A few lowlights (this is all from a single new york times article):


"We need a large technical class that is well trained to do work that is
mind-numbingly boring," said Eric Roberts, associate director of
Stanford University's computer science program.


"Let's face it, when you think of a programmer, the image is an
overweight person eating Snickers bars and drinking Coke and sitting in
front of a screen with big glasses on," said Ed Lazaowska, chairman of
the computer science department at the University of Washington.


But Tamer Hendi, 19, a student at the Georgia Institute of Technology,
sees little that is cool about computer science. "I couldn't see myself
doing it," he said. "I'd rather do chemical or industrial engineering,
try to get a job where there will be more dealing with people.


"I love math, but I realized I'm just not a computer scientist," Ms.
Woodworth said. "I was burned out, and I didn't care about the subject
matter. It just seemed passionless." She is now an art major.

[One could make the argument that she was *always* an art major!, ed.]


"There's never a question that you won't get a job," Cheng said.
"There's just the question of will you be bored. If you go in the movie
theaters around here on opening night of any science fiction or
thriller, you can see the people with monitor tans. I just don't want to
be like that. I'm looking for more of a balance."

Graham Miller, Cheng's classmate, is already thinking about an exit
strategy. "Programmers only last up to 10 years or so," Miller said.
"After that, you need to find something else to do."

[An "exit strategy"? Sounds like he needs the Hemlock Society..., ed.]
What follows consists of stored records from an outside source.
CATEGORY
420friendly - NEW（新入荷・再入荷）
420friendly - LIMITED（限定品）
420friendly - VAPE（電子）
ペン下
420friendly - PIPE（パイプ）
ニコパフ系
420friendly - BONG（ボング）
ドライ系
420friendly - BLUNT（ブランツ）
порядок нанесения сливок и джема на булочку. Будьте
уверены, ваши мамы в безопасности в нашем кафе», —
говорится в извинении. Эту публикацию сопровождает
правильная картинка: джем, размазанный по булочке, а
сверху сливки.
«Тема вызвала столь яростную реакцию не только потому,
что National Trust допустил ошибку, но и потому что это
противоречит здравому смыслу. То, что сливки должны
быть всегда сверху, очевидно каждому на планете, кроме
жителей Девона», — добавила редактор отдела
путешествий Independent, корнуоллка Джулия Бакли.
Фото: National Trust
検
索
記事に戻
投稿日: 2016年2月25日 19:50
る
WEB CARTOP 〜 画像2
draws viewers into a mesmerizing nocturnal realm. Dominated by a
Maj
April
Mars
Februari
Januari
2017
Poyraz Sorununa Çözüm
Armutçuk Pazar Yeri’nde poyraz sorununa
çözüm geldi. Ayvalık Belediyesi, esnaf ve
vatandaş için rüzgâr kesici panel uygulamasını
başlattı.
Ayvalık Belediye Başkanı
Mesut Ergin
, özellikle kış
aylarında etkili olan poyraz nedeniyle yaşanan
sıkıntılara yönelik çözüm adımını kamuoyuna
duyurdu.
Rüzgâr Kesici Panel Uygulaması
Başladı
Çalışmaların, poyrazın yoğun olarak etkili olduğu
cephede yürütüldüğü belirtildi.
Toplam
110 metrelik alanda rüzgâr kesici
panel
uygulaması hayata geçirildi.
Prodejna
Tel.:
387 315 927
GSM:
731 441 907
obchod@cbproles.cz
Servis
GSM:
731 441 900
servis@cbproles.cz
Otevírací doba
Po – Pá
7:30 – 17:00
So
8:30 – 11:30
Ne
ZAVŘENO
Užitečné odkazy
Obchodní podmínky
The bigger problem may have less to do with image than with reality. The
jobs where programmers conceive and design products are rare. The bulk
of the openings are for what students refer to derisively as "cubicle
hackers" or "code machines," people who type endless streams of commands
to someone else's specifications.

Max Edleson, a Stanford freshman who ran a corporate Web site last
summer, knows the drudgery. "I got paid a massive amount to sit in front
of my computer eight hours a day, but I got physically ill doing it," he
said. "I felt this void of thought that I couldn't deal with."